Collected data
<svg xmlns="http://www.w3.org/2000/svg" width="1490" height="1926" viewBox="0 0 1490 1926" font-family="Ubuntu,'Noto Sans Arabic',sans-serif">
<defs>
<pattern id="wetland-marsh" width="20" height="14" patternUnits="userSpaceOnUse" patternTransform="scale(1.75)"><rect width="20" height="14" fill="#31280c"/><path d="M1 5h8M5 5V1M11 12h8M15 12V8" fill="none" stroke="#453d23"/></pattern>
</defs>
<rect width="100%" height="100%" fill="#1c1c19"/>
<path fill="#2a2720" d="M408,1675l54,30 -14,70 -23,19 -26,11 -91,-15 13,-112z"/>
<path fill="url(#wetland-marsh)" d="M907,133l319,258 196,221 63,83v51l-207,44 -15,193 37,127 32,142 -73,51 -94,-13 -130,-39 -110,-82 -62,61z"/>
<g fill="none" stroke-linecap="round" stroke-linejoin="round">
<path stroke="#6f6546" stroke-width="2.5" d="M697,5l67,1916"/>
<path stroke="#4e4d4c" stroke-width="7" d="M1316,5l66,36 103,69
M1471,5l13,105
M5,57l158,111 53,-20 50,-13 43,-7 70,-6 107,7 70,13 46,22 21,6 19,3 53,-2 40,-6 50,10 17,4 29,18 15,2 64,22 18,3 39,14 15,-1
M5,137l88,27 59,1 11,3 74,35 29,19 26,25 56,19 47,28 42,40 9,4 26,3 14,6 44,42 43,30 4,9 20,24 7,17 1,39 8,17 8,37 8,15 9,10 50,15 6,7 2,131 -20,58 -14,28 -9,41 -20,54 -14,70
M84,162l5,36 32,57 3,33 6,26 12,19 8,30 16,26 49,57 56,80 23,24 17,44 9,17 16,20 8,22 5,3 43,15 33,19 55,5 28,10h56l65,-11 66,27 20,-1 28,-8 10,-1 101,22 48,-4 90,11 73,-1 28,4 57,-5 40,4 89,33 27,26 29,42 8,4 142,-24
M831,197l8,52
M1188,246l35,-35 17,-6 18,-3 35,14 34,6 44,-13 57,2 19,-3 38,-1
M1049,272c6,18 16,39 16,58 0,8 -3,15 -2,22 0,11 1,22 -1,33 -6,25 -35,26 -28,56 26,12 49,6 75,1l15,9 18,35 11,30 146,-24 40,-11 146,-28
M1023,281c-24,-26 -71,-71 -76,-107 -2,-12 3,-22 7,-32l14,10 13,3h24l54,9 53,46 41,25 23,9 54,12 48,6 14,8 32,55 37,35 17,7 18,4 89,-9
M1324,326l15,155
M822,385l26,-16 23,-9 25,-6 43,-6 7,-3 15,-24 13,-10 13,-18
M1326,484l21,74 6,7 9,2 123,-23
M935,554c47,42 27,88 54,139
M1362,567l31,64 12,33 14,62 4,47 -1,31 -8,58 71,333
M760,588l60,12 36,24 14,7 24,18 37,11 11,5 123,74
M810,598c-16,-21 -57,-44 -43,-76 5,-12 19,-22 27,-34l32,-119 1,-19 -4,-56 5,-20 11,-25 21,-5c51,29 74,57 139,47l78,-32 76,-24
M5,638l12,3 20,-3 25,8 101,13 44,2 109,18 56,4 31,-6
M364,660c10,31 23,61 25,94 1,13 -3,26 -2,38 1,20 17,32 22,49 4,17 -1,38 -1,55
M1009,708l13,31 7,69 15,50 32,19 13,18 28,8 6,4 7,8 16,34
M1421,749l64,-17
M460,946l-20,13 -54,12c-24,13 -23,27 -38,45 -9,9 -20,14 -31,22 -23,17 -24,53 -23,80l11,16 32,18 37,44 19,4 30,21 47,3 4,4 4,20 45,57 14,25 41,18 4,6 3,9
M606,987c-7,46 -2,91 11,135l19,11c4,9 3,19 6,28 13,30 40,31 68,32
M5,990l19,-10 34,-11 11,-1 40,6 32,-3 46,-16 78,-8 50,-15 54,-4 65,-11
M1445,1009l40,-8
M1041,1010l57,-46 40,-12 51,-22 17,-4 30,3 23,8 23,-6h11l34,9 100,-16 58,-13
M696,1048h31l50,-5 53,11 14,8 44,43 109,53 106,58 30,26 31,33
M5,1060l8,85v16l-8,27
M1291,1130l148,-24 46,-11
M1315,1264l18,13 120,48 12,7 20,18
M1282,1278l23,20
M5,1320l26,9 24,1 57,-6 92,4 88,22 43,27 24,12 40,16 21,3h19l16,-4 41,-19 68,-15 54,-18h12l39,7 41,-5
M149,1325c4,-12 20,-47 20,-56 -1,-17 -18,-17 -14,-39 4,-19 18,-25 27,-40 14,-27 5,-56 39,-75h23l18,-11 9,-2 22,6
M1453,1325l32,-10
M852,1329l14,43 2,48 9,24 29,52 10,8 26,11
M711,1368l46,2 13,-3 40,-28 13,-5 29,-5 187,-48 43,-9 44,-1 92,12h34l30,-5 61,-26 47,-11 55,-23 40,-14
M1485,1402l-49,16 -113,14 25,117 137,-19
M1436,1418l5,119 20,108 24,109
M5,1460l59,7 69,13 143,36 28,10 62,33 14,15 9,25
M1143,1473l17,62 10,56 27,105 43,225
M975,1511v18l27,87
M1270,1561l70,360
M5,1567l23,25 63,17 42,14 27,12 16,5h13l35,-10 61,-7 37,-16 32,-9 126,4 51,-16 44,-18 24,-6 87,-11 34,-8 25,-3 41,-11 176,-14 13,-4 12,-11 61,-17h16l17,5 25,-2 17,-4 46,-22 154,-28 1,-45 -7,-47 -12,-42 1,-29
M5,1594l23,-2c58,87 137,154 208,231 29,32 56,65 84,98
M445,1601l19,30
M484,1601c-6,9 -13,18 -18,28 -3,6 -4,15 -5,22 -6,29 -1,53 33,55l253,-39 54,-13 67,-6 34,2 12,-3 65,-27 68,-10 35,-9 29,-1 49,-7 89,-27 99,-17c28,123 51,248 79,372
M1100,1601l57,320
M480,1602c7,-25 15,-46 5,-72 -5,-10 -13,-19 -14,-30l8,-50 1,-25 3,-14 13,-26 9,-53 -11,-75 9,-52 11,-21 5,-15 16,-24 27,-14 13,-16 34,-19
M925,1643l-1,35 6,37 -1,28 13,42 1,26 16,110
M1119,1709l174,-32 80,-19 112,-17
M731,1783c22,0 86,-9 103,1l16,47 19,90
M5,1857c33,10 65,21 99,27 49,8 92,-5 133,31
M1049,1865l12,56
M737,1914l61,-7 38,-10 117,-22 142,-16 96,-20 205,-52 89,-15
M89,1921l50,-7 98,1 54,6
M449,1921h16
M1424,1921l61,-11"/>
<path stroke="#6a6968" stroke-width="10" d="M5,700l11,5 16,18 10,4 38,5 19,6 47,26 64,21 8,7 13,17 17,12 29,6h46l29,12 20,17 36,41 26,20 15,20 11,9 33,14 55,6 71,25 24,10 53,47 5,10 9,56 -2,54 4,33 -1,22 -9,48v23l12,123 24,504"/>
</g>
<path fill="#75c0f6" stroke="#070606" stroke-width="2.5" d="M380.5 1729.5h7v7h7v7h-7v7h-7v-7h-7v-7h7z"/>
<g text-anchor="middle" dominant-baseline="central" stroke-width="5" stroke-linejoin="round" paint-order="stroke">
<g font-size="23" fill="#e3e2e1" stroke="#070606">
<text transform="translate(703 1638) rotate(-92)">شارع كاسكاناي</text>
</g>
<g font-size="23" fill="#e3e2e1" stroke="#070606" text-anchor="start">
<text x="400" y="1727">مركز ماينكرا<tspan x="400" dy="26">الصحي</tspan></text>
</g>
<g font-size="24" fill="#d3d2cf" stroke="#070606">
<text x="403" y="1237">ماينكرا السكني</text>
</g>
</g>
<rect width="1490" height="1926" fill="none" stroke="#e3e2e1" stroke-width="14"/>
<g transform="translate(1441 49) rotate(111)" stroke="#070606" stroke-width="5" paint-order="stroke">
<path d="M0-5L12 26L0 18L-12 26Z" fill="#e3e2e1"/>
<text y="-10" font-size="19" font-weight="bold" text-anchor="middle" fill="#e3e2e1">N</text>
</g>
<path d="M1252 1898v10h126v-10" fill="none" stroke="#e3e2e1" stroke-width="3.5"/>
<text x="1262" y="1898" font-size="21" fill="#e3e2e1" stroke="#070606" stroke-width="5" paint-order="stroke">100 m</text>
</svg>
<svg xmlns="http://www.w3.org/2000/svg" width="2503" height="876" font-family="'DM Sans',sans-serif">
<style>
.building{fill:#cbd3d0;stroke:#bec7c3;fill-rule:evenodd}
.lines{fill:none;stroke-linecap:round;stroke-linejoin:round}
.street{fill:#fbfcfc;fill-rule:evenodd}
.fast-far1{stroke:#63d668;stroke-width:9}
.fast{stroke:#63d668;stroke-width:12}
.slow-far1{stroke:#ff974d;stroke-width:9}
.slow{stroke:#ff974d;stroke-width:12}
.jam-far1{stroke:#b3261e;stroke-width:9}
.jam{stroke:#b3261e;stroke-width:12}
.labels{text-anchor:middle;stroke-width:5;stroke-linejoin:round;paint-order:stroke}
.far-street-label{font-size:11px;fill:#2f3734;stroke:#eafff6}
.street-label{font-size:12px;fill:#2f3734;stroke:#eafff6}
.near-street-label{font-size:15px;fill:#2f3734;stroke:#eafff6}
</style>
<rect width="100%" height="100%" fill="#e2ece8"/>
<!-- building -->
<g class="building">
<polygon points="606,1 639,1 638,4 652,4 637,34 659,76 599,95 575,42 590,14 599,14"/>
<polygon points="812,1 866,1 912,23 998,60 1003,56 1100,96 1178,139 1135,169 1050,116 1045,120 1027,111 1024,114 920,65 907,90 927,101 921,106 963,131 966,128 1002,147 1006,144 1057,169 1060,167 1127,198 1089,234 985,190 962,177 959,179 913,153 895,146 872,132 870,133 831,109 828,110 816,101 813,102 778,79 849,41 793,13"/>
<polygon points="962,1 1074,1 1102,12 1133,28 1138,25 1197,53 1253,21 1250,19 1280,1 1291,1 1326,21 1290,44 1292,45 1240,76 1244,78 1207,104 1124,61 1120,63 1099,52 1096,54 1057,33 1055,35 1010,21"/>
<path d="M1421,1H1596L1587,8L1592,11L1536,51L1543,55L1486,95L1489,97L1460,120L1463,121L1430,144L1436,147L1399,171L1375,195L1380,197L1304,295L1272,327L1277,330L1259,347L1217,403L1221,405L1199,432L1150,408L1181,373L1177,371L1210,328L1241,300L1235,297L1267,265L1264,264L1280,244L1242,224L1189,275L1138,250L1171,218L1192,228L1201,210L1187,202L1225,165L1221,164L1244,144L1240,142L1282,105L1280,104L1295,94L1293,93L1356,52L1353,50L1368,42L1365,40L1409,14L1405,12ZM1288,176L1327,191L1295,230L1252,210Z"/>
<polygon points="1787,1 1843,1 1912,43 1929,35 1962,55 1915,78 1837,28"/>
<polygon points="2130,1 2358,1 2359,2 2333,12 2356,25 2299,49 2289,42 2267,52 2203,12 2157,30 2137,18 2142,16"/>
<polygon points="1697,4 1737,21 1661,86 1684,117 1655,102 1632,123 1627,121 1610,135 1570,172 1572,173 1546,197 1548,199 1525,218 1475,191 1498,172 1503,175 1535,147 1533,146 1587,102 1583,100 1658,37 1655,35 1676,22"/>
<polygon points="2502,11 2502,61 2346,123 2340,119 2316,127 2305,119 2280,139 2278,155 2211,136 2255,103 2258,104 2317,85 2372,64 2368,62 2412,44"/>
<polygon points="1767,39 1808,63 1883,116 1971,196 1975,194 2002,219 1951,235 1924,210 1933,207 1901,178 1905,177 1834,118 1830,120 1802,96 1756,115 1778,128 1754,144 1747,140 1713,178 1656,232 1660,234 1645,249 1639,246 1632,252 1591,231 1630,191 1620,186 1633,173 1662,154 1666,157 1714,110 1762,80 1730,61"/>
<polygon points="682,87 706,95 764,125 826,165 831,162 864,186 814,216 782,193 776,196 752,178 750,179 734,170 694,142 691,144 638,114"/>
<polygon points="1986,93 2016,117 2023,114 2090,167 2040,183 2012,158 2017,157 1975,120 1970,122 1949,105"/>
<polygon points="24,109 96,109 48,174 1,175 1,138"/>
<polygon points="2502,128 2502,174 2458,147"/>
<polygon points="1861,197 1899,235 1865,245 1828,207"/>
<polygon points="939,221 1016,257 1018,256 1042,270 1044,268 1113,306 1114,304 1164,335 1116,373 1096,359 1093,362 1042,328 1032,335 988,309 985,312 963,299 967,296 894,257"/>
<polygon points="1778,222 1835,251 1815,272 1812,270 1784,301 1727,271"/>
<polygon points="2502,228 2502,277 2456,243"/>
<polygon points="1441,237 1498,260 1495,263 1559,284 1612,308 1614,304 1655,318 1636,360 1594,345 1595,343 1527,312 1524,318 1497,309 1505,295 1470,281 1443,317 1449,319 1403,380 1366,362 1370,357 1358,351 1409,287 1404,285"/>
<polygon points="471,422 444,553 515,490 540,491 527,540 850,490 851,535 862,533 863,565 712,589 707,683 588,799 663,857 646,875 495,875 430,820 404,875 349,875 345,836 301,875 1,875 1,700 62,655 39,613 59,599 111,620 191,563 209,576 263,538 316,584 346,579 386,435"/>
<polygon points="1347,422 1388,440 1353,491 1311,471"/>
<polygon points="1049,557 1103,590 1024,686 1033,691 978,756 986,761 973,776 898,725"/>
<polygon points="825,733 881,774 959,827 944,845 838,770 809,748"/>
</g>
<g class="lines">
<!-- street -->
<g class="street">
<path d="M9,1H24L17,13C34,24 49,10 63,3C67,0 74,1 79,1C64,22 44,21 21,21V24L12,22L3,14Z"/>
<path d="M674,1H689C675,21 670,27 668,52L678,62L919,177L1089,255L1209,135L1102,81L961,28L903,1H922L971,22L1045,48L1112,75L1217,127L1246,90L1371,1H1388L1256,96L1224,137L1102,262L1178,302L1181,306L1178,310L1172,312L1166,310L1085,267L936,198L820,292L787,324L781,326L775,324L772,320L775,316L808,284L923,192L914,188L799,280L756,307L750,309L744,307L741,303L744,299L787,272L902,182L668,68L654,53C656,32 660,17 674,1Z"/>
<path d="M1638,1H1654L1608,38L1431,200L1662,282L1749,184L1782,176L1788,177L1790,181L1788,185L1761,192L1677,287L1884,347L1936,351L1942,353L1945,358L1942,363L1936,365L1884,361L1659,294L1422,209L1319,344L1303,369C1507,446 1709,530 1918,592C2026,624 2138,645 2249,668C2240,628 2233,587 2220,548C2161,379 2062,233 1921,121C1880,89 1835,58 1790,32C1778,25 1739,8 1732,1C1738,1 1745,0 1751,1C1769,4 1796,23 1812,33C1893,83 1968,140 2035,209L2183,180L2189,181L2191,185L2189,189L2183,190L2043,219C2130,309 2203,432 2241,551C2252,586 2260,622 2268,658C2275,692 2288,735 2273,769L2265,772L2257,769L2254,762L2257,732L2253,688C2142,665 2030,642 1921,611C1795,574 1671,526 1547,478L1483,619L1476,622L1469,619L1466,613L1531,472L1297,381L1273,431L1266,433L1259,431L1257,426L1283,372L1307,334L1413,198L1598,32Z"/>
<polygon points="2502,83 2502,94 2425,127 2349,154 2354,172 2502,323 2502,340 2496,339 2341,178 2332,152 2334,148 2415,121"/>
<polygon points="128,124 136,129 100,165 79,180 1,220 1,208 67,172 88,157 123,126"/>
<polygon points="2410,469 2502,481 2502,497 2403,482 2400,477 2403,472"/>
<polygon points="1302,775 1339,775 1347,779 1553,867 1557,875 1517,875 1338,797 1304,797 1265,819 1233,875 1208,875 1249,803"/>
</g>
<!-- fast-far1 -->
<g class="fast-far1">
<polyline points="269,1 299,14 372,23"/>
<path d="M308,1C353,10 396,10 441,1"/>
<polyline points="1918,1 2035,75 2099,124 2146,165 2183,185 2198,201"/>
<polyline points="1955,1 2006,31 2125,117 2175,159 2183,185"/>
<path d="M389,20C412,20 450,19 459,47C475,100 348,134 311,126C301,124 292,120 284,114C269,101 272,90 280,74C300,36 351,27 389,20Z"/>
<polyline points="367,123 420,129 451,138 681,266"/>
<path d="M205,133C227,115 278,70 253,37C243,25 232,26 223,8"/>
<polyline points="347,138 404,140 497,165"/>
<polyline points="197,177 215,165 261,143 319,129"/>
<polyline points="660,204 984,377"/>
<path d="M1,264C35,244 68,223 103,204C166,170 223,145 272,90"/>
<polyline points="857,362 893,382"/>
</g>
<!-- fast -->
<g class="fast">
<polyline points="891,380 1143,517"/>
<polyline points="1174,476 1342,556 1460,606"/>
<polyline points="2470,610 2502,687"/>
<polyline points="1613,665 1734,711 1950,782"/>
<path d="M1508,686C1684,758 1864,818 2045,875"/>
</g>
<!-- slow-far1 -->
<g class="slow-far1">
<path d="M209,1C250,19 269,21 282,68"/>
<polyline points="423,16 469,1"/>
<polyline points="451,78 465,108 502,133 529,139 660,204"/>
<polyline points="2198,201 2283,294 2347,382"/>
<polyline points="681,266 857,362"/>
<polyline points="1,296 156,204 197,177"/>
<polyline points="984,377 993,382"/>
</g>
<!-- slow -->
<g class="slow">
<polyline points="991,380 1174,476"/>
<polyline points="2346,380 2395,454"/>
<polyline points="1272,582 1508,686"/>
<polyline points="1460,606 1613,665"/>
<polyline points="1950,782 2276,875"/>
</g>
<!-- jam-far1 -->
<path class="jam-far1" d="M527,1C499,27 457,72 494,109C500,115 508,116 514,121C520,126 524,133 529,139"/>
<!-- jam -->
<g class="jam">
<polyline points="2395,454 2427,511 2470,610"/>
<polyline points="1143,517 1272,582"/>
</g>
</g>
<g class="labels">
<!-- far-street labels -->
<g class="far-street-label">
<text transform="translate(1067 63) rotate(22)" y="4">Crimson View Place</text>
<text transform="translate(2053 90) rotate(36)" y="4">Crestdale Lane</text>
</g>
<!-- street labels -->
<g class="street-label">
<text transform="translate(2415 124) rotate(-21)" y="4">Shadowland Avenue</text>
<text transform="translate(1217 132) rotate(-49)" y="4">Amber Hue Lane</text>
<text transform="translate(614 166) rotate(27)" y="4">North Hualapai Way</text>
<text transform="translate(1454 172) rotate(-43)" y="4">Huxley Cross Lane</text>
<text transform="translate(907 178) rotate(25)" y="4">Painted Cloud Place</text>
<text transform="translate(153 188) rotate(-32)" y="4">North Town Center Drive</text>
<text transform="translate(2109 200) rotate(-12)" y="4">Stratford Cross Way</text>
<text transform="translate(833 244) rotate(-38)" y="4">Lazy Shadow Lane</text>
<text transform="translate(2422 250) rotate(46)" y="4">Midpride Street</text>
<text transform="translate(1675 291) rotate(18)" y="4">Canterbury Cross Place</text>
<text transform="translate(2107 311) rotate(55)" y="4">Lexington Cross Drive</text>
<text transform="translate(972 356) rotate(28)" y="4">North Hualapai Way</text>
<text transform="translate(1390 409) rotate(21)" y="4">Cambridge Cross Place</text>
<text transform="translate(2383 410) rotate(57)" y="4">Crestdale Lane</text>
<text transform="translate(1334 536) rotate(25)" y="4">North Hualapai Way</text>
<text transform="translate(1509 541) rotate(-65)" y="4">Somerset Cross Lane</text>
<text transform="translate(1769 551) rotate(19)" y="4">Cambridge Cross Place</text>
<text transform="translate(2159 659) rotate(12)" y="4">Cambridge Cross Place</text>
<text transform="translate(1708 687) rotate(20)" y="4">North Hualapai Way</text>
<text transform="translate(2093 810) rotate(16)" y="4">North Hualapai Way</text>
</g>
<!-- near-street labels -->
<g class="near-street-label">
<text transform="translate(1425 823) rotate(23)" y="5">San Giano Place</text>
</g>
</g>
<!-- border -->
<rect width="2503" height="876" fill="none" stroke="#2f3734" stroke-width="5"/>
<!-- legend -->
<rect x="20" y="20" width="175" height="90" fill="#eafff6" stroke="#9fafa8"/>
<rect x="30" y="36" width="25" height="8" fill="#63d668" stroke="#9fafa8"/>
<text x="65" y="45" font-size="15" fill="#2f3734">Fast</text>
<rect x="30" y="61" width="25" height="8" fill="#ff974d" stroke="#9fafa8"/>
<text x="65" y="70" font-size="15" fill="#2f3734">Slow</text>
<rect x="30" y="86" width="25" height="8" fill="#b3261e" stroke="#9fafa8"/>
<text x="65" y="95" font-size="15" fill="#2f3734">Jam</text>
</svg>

§ WHAT IS BEING ASKED
From the entries above, copy every line containing the word "rule".

§ WRITTEN SOLUTION
.building{fill:#cbd3d0;stroke:#bec7c3;fill-rule:evenodd}
.street{fill:#fbfcfc;fill-rule:evenodd}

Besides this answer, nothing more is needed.